Partner Simon Berry says that “we can draw lessons from Canada, where the Government has taken the responsible step of committing funds and resource to investigating the impact of foreign investors on the housing market.”
As a response to burgeoning house prices in Vancouver and Toronto, 90% of which have surpassed C$1 million (The Guardian), British Columbia’s provincial government has imposed an additional 15% tax on foreign purchasers of Vancouver homes. The tax has had an immediate impact in reducing sales to foreign investors.
“We absolutely agree with media reports and widespread experts that ‘limiting demand instead of simply increasing supply’ is a powerful way to create a fairer housing market.”

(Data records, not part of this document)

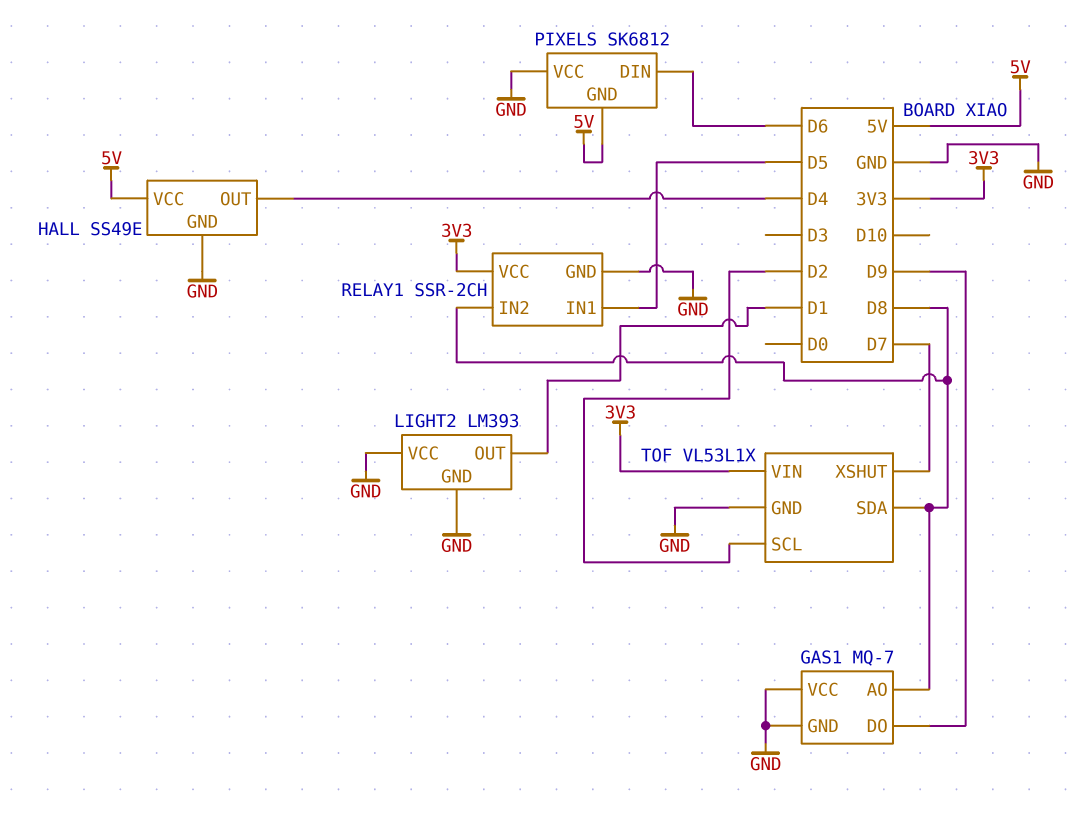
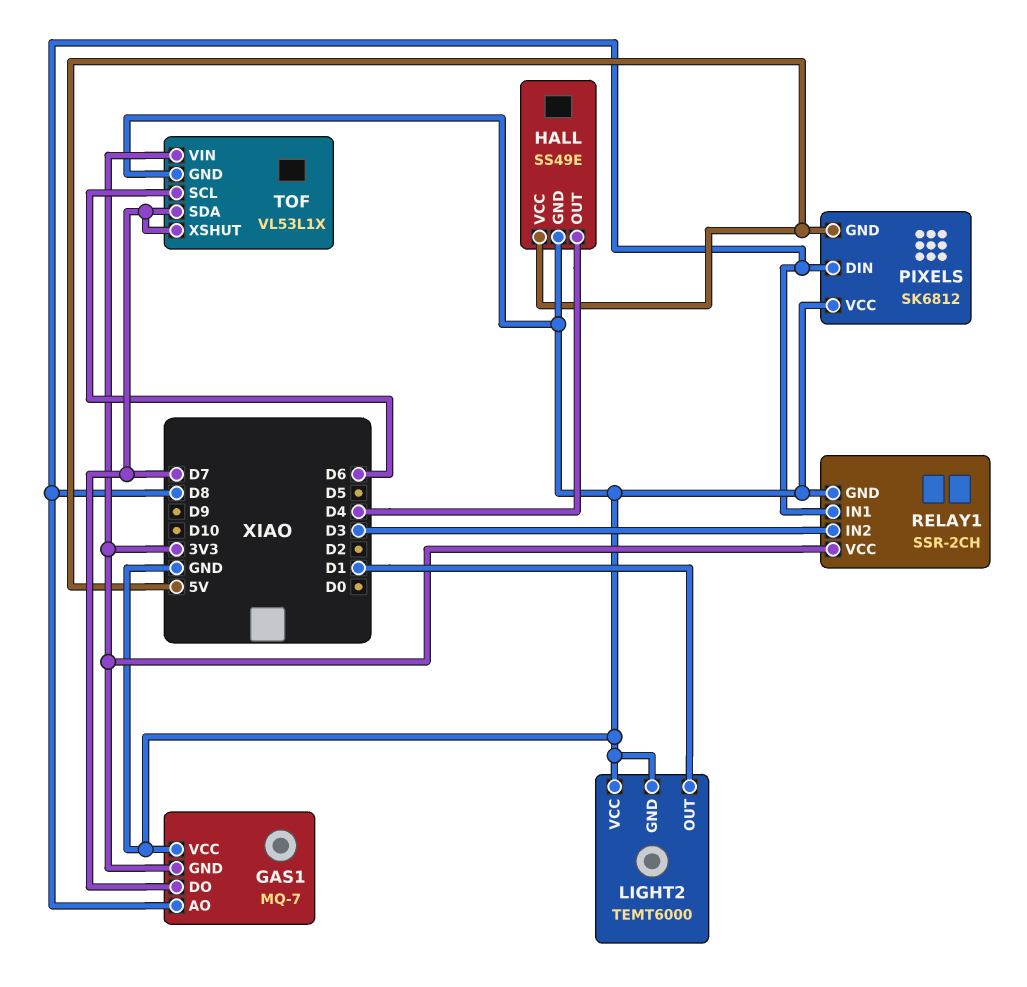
GAS1 pin DO: D9 -> D7
GAS1 pin GND: GND -> 3V3
LIGHT2: LM393 -> TEMT6000
PIXELS pin DIN: D6 -> D8
RELAY1 pin IN1: D5 -> D8
RELAY1 pin IN2: D8 -> D3
TOF pin SCL: D2 -> D6
TOF pin SDA: D8 -> D7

Berry says media reports suggest the additional tax has resulted in Vancouver’s property market contracting with a reduction in both sales and property prices. He says the same may occur here but, either way, the effect is likely to be short term.
“The current level of demand would appear to be insatiable. In these circumstances, merely increasing supply rather than addressing demand overlooks the basics of Economics 101. This could even make matters worse.
Thus far the Government has only attempted to address supply through the creation of Special Housing Areas via the Housing Accords and Special Housing Areas Act. And that legislation has just been extended for another three years.”
Berry Simons has acted on many of the applications that have already progressed within the 154 SHAs approved to date in Auckland.
“But the question must be asked, who are the houses in these SHAs being sold to? If a significant number are being sold to foreign investors, as seems to clearly be the case, we end up no further ahead.”
Berry Simons strongly believes that if the Government is seriously committed to addressing the Auckland, and spreading, housing crisis, it must consider imposing restrictions on foreign investors to assist dampening demand.